O futebol português é pródigo em bizarrias. A mais recente (escrevo na quarta-feira, talvez já tenha acontecido outra quando o jornal lhe chegar às mãos) foi a realização de uma assembleia-geral extraordinária da Federação Portuguesa de Futebol para se discutir e votar três pareceres sobre o palmarés do Campeonato Nacional e da Taça de Portugal.
Não se entende como a Federação aceitou sequer discutir a
situação vergonhosamente criada pelo Sporting, uma vez que a própria Federação
havia deliberado, em tempo útil, ou seja, há 84 anos, e com a concordância das
associações, sobre a natureza de cada uma das competições em causa.
O próprio processo foi absurdo: submeter à votação três
pareceres de historiadores, como se a história, depois de analisados factos e
interpretados acontecimentos, fosse passível de ser votada de acordo com
sensibilidades do momento da parte de quem, por muito voluntarismo e interesse
que tenha pela matéria em apreço, pura e simplesmente não deveria ser
competente para participar num processo deste cariz.
Convém, no entanto, realçar que a Federação actuou bem tendo
em conta o futebol que superintende. A forma como este processo se desenrolou
talvez fosse a única forma eficaz de arrumar o assunto.
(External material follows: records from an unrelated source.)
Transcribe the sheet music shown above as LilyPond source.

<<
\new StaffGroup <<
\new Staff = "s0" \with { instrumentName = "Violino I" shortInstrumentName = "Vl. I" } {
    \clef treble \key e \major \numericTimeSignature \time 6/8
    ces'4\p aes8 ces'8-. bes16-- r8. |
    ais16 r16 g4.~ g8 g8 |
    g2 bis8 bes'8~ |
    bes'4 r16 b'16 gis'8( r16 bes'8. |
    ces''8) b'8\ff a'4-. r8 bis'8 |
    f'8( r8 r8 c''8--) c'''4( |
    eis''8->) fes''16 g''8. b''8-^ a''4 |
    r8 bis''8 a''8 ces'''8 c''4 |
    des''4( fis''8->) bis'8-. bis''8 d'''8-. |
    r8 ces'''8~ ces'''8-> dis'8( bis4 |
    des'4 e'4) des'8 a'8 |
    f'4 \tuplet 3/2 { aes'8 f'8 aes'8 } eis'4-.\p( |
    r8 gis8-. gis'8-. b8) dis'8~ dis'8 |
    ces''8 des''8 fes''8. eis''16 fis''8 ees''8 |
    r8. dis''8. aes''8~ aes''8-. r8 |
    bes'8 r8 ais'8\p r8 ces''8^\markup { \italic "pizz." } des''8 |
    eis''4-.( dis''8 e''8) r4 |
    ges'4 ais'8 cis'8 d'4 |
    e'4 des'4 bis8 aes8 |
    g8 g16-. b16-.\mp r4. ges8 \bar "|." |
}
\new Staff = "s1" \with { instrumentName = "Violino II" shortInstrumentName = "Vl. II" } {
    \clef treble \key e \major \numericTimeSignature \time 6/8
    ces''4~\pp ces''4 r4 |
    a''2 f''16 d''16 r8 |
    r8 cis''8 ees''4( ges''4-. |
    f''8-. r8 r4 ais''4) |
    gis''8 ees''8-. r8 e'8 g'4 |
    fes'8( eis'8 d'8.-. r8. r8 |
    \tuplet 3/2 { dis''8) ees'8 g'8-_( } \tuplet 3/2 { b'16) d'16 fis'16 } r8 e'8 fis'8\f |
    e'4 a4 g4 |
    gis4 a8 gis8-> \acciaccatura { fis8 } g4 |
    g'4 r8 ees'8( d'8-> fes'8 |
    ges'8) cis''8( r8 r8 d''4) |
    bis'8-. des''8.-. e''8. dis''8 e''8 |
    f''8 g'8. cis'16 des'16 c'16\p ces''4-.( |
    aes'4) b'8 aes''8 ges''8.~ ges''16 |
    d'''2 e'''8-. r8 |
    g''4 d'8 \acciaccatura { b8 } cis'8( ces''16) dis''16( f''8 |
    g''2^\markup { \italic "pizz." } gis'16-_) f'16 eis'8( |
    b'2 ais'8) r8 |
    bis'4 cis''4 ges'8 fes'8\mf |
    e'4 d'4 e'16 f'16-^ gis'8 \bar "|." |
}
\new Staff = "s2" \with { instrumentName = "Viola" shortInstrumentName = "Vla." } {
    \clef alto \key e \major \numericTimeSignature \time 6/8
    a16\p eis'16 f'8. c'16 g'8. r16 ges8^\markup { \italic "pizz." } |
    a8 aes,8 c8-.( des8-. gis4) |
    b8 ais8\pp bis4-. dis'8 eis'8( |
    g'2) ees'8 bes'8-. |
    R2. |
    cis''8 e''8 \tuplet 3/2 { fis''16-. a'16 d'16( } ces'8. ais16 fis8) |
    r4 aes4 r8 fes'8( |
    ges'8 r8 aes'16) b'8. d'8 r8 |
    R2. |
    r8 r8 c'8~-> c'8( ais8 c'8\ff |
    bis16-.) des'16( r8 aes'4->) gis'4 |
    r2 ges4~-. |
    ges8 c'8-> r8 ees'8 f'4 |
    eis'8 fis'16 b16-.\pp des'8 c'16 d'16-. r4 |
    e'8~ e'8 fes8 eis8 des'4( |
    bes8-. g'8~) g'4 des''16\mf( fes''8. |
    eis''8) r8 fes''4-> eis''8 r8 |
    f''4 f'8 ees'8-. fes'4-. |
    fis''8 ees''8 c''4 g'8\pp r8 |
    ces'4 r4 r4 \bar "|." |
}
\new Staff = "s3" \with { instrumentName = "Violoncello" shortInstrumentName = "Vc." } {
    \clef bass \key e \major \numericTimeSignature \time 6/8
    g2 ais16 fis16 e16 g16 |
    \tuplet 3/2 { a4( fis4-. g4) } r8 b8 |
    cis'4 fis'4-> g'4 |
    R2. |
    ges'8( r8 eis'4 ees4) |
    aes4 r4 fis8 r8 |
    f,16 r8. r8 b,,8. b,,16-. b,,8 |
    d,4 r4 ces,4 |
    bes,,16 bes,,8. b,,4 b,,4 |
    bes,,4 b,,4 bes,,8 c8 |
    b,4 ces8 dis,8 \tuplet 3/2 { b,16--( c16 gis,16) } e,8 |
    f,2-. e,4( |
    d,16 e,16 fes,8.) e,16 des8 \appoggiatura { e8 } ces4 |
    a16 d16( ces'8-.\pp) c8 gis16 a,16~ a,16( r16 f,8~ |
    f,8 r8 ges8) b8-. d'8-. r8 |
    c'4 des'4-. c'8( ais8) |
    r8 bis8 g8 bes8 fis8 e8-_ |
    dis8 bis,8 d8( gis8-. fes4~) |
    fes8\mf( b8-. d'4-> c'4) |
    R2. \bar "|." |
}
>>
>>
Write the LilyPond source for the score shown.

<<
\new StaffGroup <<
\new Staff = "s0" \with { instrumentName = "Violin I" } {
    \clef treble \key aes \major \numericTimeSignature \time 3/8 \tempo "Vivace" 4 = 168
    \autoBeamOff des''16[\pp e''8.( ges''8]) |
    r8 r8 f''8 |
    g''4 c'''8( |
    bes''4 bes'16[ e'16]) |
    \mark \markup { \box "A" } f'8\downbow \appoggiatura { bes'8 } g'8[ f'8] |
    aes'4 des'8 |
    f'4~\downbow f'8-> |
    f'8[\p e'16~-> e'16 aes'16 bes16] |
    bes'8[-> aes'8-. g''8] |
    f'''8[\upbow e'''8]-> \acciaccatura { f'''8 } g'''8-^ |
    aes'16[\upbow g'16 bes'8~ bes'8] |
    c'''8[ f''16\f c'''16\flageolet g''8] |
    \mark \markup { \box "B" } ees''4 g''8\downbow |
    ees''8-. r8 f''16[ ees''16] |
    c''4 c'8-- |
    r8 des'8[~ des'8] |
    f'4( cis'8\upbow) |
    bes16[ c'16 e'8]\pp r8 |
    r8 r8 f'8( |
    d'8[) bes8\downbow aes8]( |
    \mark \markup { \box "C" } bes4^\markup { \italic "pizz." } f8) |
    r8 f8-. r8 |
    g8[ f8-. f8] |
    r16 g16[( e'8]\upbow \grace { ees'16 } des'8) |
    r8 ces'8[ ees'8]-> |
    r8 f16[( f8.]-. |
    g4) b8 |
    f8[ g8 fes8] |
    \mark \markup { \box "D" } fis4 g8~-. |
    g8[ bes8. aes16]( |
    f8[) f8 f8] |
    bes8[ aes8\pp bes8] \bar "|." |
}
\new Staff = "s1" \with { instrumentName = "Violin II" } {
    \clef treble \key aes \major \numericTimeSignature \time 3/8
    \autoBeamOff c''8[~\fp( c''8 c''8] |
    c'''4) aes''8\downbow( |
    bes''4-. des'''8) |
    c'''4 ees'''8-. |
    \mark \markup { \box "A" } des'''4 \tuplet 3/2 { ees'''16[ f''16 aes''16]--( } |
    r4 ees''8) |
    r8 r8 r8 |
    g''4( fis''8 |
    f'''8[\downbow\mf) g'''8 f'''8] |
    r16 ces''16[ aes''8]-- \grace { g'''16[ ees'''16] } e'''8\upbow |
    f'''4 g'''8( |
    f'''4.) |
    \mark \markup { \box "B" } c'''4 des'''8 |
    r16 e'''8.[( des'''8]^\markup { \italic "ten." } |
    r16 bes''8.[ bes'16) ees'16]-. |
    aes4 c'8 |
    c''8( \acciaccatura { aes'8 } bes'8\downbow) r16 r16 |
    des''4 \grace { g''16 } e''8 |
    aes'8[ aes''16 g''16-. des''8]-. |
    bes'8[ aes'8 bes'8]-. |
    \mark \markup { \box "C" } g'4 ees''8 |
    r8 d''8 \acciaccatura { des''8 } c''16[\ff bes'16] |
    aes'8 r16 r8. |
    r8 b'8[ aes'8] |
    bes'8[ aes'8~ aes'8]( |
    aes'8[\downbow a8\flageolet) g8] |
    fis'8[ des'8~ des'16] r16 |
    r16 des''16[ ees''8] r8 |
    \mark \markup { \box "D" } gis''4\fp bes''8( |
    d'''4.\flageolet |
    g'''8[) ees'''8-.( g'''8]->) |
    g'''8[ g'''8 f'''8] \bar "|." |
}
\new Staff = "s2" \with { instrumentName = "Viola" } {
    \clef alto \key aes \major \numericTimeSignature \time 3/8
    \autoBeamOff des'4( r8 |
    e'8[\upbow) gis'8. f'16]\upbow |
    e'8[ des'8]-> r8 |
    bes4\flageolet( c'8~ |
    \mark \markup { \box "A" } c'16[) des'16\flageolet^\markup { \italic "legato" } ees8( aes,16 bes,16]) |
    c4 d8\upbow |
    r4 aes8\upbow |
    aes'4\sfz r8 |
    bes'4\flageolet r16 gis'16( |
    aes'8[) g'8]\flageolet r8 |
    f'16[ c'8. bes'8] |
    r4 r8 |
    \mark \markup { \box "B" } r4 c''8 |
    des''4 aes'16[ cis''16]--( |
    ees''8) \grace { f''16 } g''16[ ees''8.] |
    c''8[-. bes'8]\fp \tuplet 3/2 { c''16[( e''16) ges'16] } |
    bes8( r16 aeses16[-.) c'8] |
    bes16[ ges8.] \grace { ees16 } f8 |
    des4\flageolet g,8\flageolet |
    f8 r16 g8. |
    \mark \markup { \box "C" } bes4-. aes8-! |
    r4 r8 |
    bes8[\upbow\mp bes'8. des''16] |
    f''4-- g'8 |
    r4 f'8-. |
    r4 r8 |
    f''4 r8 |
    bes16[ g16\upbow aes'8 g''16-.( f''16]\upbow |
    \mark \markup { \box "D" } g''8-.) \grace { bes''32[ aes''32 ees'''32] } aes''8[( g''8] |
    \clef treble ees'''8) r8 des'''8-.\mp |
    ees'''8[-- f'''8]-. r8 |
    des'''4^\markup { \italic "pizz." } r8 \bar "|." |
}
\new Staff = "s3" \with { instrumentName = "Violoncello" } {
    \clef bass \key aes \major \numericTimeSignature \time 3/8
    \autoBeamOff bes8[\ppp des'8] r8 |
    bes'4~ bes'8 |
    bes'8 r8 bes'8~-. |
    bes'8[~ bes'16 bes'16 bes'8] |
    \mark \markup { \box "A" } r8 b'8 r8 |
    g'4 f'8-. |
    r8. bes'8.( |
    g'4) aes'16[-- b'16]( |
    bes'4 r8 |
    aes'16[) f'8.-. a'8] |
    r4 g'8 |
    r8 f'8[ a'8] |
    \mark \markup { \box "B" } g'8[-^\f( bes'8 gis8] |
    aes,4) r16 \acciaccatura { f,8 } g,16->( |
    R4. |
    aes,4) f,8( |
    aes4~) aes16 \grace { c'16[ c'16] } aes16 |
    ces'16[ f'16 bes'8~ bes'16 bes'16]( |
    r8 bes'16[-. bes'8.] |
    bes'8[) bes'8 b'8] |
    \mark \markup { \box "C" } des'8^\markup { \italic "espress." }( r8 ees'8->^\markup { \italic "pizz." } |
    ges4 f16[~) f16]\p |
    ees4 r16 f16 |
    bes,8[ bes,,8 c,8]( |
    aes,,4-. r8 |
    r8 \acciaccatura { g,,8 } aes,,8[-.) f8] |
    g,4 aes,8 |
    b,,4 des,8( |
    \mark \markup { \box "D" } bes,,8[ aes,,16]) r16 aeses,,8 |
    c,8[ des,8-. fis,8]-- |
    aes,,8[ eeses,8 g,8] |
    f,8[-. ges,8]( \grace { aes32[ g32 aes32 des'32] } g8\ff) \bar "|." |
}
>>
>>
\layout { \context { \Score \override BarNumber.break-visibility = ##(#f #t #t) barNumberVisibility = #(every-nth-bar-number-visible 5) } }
Felizmente, na votação houve bom senso, pudor e honestidade
intelectual. Faltou o rigor histórico, mas não se pode ter tudo.
É extraordinário que o único parecer respeitador dos factos,
o 2, tenha merecido somente um voto favorável. Perdeu-se assim uma oportunidade
(canhestra, pois a FPF já decidiu em 1938) de se respeitar institucionalmente a
prova rainha do futebol português, iniciada em 1921/22 sob a anterior
designação “Campeonato de Portugal”, a qual foi alterada para “Taça de
Portugal” em 1938.
O parecer 1, que considero interpretar abusivamente a
natureza do Campeonato de Portugal até 1934, ano em que o Campeonato Nacional
começou, mereceu 13 votos favoráveis. E o terceiro parecer, evidentemente
revisionista e incluído a pedido, foi aprovado por 8 delegados. Sobraram 7
abstenções e 33 votos de rejeição a qualquer dos pareceres e o mesmo é dizer
que nada mudou.
À hora que escrevo os votos não são públicos (desconheço se
serão ou não), mas seria interessante perceber quem, além do Sporting, quis
vilipendiar a história do futebol português, atribuindo-se na secretaria
títulos a quem não os ganhou em campo, desrespeitando-se, pelo caminho, todos
os que, ao longo das décadas, lutaram por se sagrar campeões nacionais.
Parafraseando Agustina Bessa-Luís, são figurinhas que o país produz para que o
futebol se arrependa de as inspirar. Lamentável.
P.S.: E aquele relógio dos 23 títulos de campeão publicitado
no canal 11 da FPF? É caso para se concluir que o Sporting deverá ser o único
clube do mundo cujo merchandising inclui um relógio adiantado uns 40 anos.